Communities United Against Police Brutality (CUAPB), a local activist group, last week called for creation of an entity completely independent of the police and other city agencies. "The Office of Police Conduct Review cannot be salvaged," it said in a statement.
John Sylvester, a paramedic who sits on the Oversight Commission, likes the proposed structure and said it would give commission members access to real-time case data. "I would rather sit on what is being proposed than what was," he said.
But three former Oversight Commission chairs — Abigail Cerra, Cynthia Jackson and Jordan Sparks — expressed skepticism about the proposed structure's effectiveness. Cerra believes the commission should be independent and placed under the city auditor. The proposal, she said, "is tinkering around the edges.
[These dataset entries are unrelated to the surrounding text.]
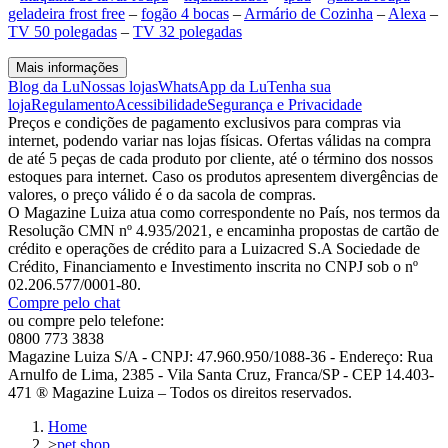
geladeira frost free
–
fogão 4 bocas
–
Armário de Cozinha
–
Alexa
–
TV 50 polegadas
–
TV 32 polegadas
Mais informações
Blog da Lu
Nossas lojas
WhatsApp da Lu
Tenha sua
loja
Regulamento
Acessibilidade
Segurança e Privacidade
Preços e condições de pagamento exclusivos para compras via
internet, podendo variar nas lojas físicas. Ofertas válidas na compra
de até 5 peças de cada produto por cliente, até o término dos nossos
estoques para internet. Caso os produtos apresentem divergências de
valores, o preço válido é o da sacola de compras.
O Magazine Luiza atua como correspondente no País, nos termos da
Resolução CMN nº 4.935/2021, e encaminha propostas de cartão de
crédito e operações de crédito para a Luizacred S.A Sociedade de
Crédito, Financiamento e Investimento inscrita no CNPJ sob o nº
02.206.577/0001-80.
Compre pelo chat
ou compre pelo telefone:
0800 773 3838
Magazine Luiza S/A - CNPJ: 47.960.950/1088-36 - Endereço: Rua
Arnulfo de Lima, 2385 - Vila Santa Cruz, Franca/SP - CEP 14.403-
471 ® Magazine Luiza – Todos os direitos reservados.
Home
>
pet shop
I don't think it addresses issues we raised when I was on the commission."
Jackson called the proposal "more busywork to avoid the real work of police reform and accountability while creating the impression that reform is happening." And Sparks said that while the proposal has some good ideas, "I don't think it necessarily solves any of the problems we experienced" — such as a lack of independent authority and rejection of its advice by city leaders.
Friedman, the former review authority chair, said he disagrees with keeping two police and two civilians on a review panel. "If it's a civilian oversight committee, civilians should have all the votes," he said.
Jenkins said a panel of mostly civilians would be helpful. "But I recognize the need and desire for officers to be involved in this process," she said. "They can provide a realistic sense of what is happening and ... the policies and laws."
Jenkins said the city's new police chief, Brian O'Hara, has committed to holding officers accountable. But critics say Minneapolis police chiefs have rarely disciplined officers, even when the review panel found merit in the complaint.
From 2015 to 2021, according to city data, the Office of Police Conduct Review received more than 3,800 complaints. About 4% of the complaints resulted in officers being disciplined.
In that period, nearly half the complaint cases were closed because of lack of jurisdiction or duplicative complaints filed against the same officers. About 80 cases resulted in discipline against 100 officers, mostly in the form of letters of reprimand or suspensions, and about a dozen officers were terminated.
The Oversight Commission has been dormant since spring, lacking a quorum because of members who resigned and haven't been replaced by Frey and the City Council. The CUAPB has filed a document in Hennepin County District Court to force city officials to appoint new commissioners, said Michelle Gross, the group's president.
Rachel Moran, a University of St. Thomas law professor and an expert on police accountability and oversight boards, said putting an equal number of police officers and citizens on the complaint panels weakens the civilian review process.
"Minneapolis has had a variety of different police oversight structures that haven't accomplished very much," Moran said. "I think [the new proposal] is potentially better than what exists, but it is still a weak form of oversight."
Staff writer Jeff Hargarten and staff librarian John Wareham contributed to this story.